**ASSIGNED TASK**: Starting at the first line of the entries below, please return exactly each line up to and including the one with "fx_px: 5232"; pictures stay out.
──────
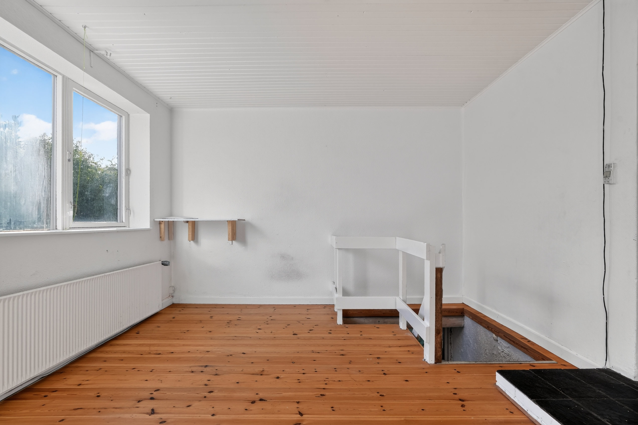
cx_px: 319
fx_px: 354
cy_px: 212
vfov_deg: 61.9
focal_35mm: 20
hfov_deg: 84.0
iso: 400
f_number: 8
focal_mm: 20
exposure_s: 1/20
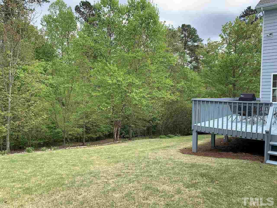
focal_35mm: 26
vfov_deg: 53.1
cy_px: 104
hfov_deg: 67.3
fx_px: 208
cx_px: 138
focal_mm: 4.25
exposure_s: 1/692
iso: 25
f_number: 1.8
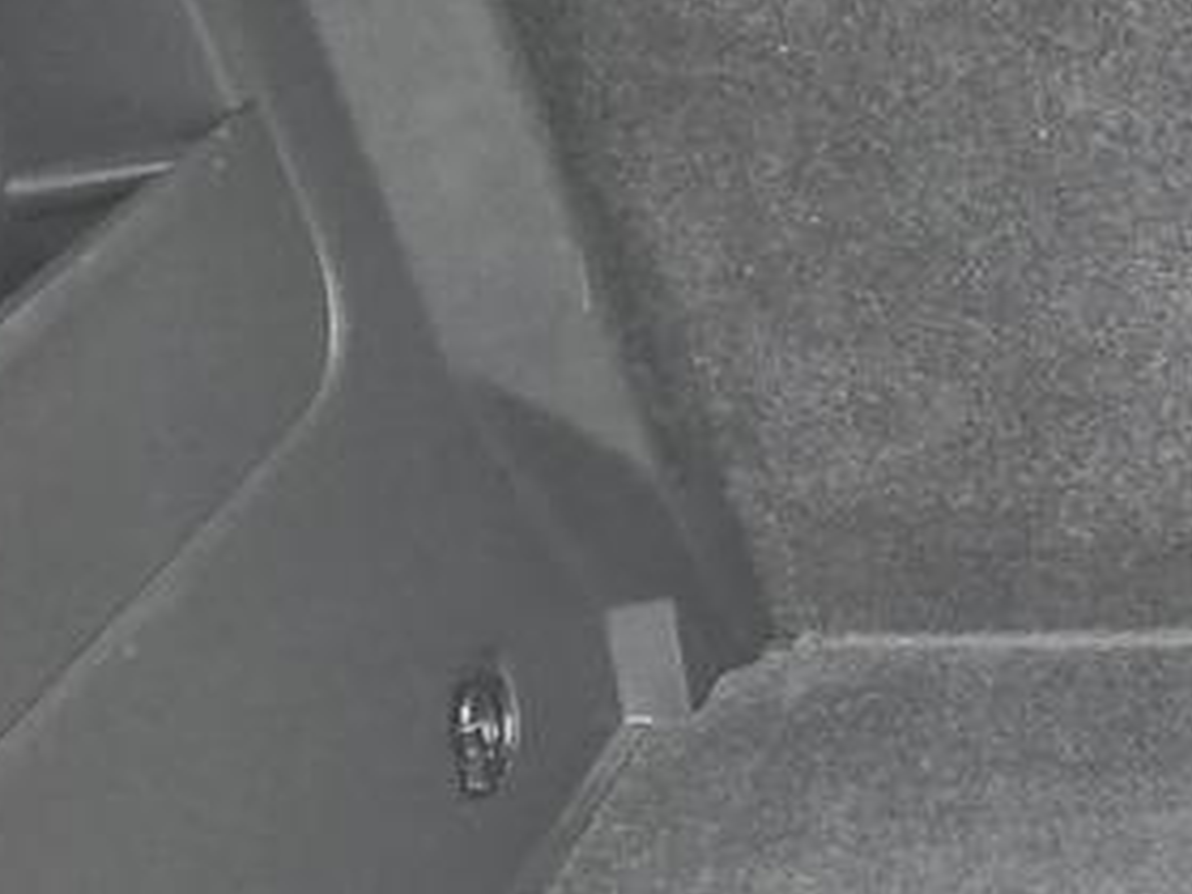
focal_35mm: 105
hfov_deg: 16.8
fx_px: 3616
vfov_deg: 14.1
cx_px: 1843
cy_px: 528
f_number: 1.8
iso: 80
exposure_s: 1/180
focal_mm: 5.4
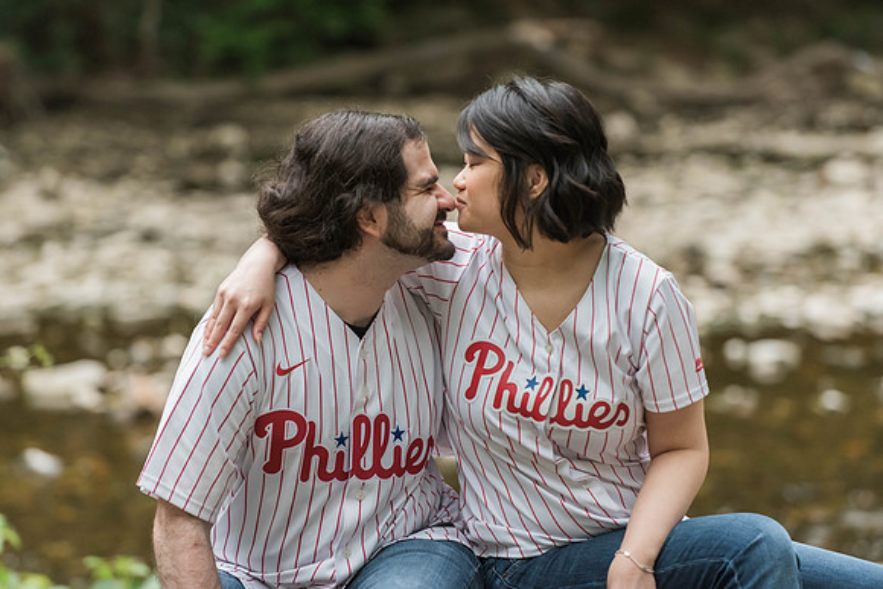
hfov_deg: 11.4
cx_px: 418
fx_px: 4443
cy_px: 279
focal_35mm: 181
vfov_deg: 7.6
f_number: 4
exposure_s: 1/500
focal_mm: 170
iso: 2000
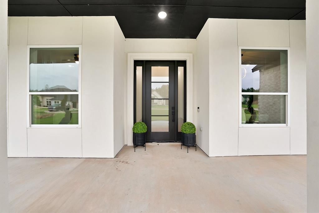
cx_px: 160
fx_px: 106
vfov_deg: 90.1
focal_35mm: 12
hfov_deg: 112.6
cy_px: 106
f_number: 10
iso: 640
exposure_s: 1/25
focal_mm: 12
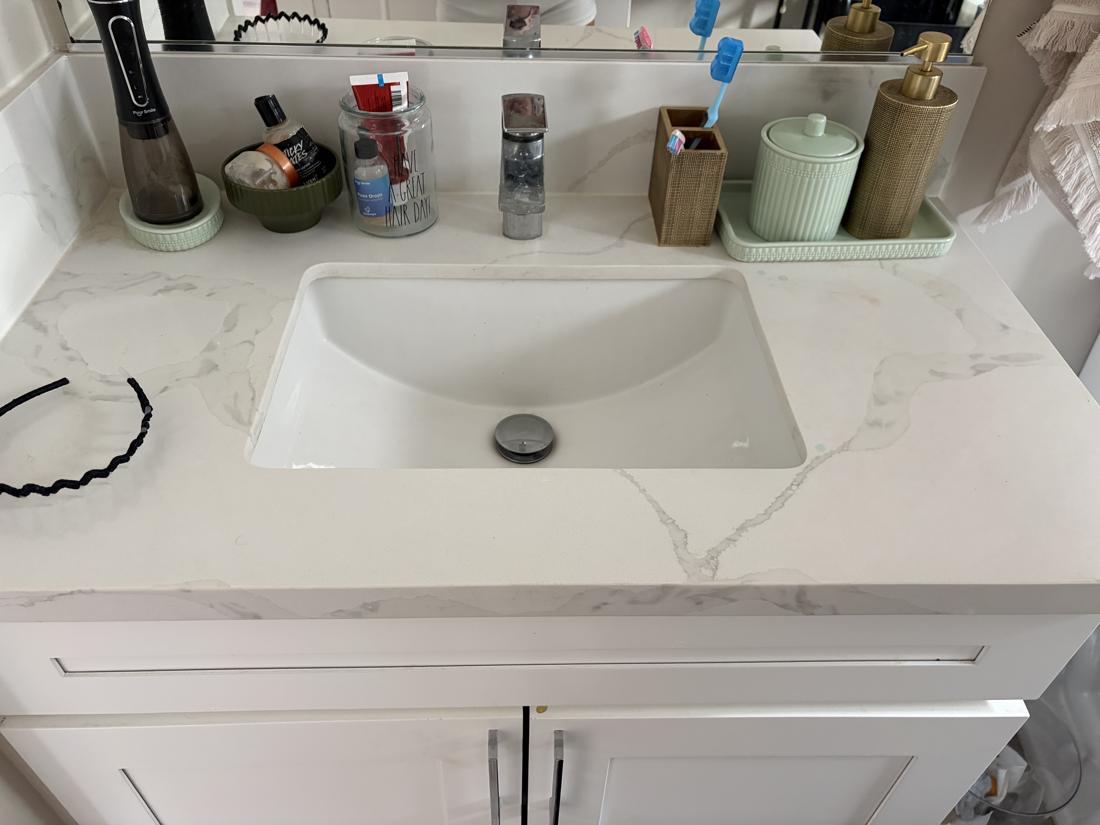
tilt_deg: -43.1
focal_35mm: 26
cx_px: 550
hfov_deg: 67.3
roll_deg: -1.0
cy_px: 412
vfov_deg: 53.1
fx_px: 826
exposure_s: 1/60
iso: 320
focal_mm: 5.96
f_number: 1.6
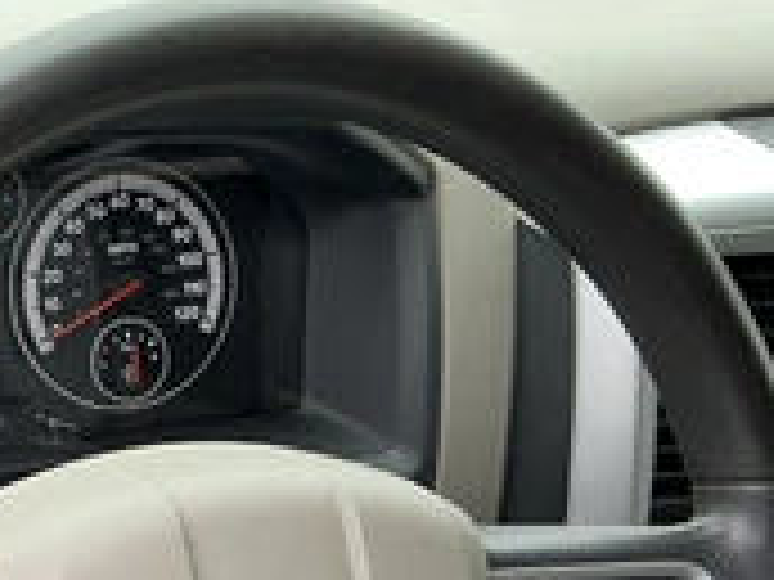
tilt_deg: -37.2
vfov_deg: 21.8
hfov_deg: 27.9
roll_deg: -2.7
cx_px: -18
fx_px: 1453
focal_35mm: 65
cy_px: 580
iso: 32
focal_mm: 3
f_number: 1.8
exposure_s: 1/122
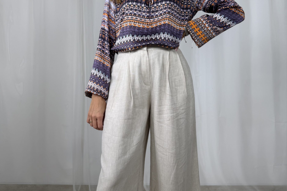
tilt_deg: -0.4
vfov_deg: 38.8
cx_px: 144
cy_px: 80
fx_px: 271
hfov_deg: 55.8
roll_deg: -0.6
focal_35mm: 34
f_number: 1.78
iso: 64
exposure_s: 1/121
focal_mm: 6.76
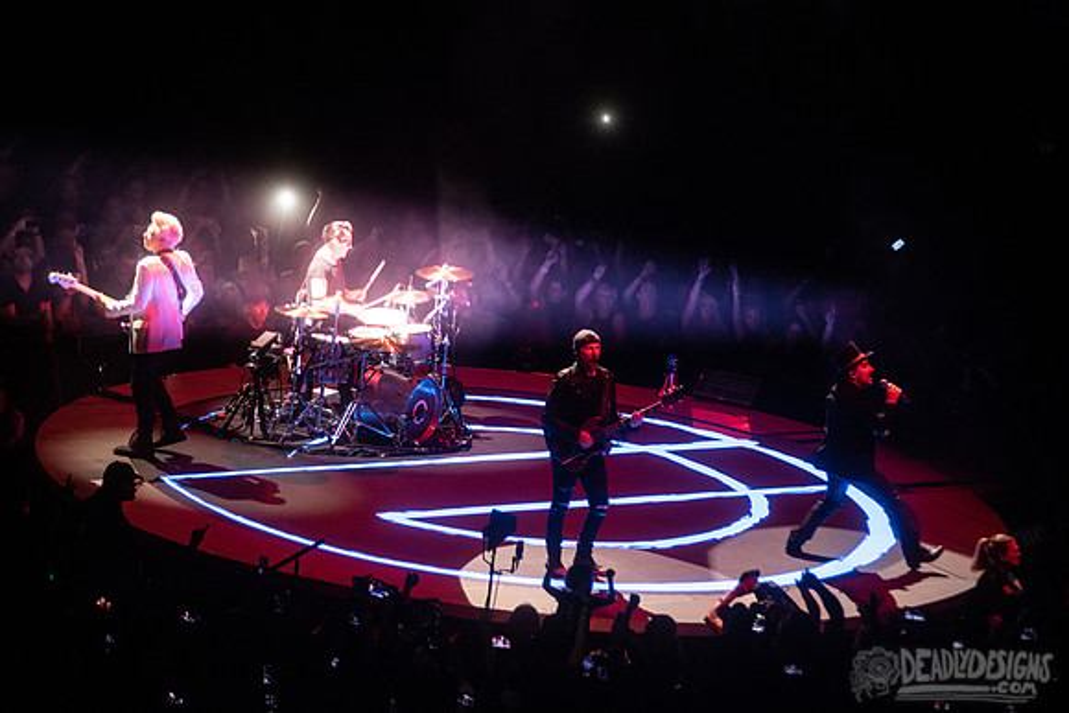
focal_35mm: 176
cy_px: 321
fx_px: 5232
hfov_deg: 11.7
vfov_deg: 7.8
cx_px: 588
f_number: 3.2
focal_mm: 160
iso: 1600
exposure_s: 1/500
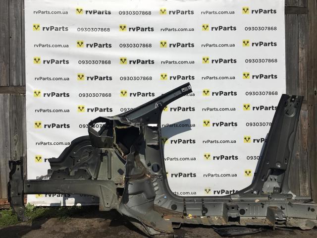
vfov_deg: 48.2
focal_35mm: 29
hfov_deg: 61.7
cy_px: 119
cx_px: 158
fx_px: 266
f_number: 2.2
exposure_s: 1/4808
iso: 25
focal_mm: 4.15
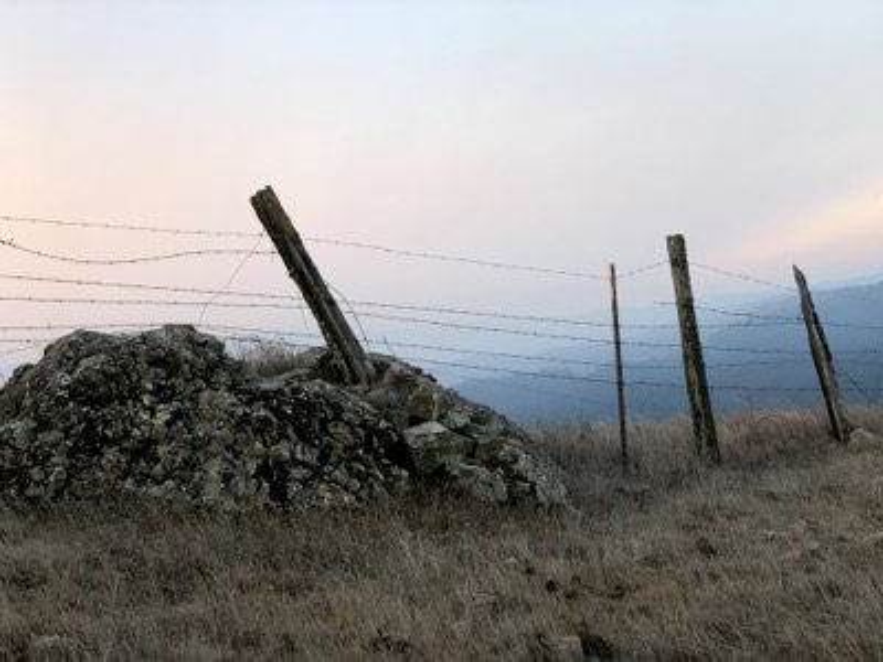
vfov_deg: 28.0
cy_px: 331
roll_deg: +8.1
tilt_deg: +1.5
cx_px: 442
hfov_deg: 36.8
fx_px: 1326
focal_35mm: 52
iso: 40
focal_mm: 6
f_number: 2.4
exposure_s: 1/122
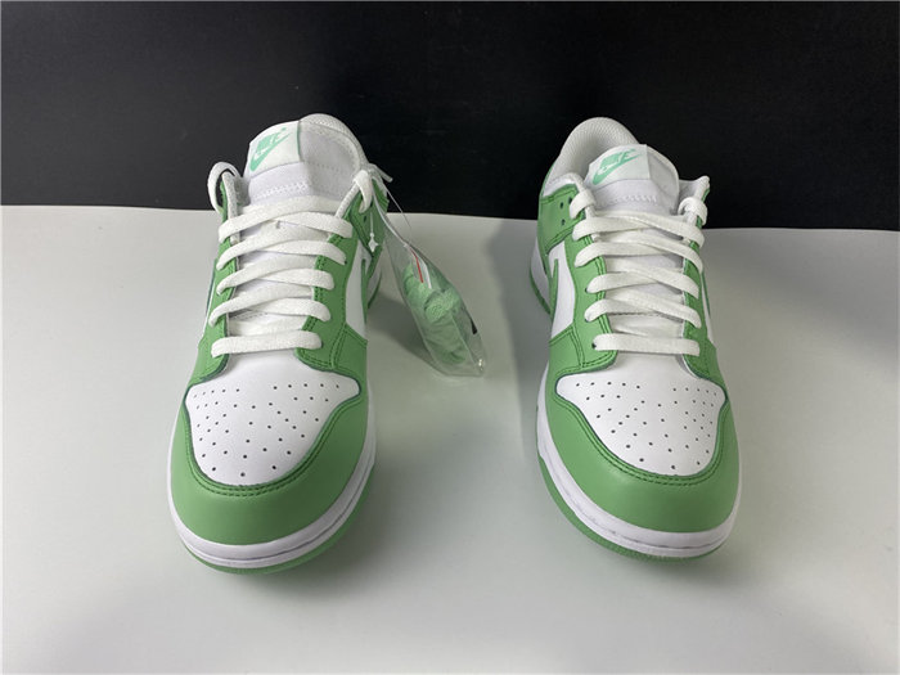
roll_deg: -0.6
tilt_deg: -36.9
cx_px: 450
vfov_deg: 53.1
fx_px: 676
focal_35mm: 26
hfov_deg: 67.3
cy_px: 338
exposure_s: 1/105
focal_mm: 4.25
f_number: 1.8
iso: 125
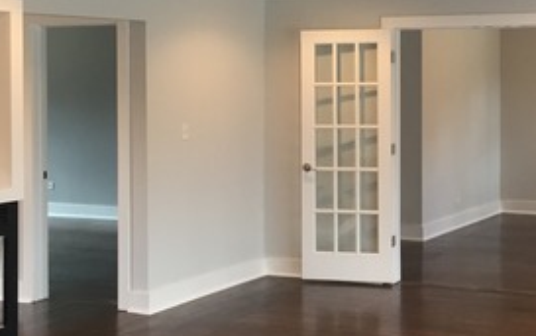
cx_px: 418
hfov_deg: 28.1
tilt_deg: -1.8
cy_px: 110
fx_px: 1052
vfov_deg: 18.1
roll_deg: +0.0
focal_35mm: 72
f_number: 2.2
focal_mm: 4.15
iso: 64
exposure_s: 1/30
──────
**TASK OUTPUT**:
cx_px: 319
fx_px: 354
cy_px: 212
vfov_deg: 61.9
focal_35mm: 20
hfov_deg: 84.0
iso: 400
f_number: 8
focal_mm: 20
exposure_s: 1/20
focal_35mm: 26
vfov_deg: 53.1
cy_px: 104
hfov_deg: 67.3
fx_px: 208
cx_px: 138
focal_mm: 4.25
exposure_s: 1/692
iso: 25
f_number: 1.8
focal_35mm: 105
hfov_deg: 16.8
fx_px: 3616
vfov_deg: 14.1
cx_px: 1843
cy_px: 528
f_number: 1.8
iso: 80
exposure_s: 1/180
focal_mm: 5.4
hfov_deg: 11.4
cx_px: 418
fx_px: 4443
cy_px: 279
focal_35mm: 181
vfov_deg: 7.6
f_number: 4
exposure_s: 1/500
focal_mm: 170
iso: 2000
cx_px: 160
fx_px: 106
vfov_deg: 90.1
focal_35mm: 12
hfov_deg: 112.6
cy_px: 106
f_number: 10
iso: 640
exposure_s: 1/25
focal_mm: 12
tilt_deg: -43.1
focal_35mm: 26
cx_px: 550
hfov_deg: 67.3
roll_deg: -1.0
cy_px: 412
vfov_deg: 53.1
fx_px: 826
exposure_s: 1/60
iso: 320
focal_mm: 5.96
f_number: 1.6
tilt_deg: -37.2
vfov_deg: 21.8
hfov_deg: 27.9
roll_deg: -2.7
cx_px: -18
fx_px: 1453
focal_35mm: 65
cy_px: 580
iso: 32
focal_mm: 3
f_number: 1.8
exposure_s: 1/122
tilt_deg: -0.4
vfov_deg: 38.8
cx_px: 144
cy_px: 80
fx_px: 271
hfov_deg: 55.8
roll_deg: -0.6
focal_35mm: 34
f_number: 1.78
iso: 64
exposure_s: 1/121
focal_mm: 6.76
focal_35mm: 176
cy_px: 321
fx_px: 5232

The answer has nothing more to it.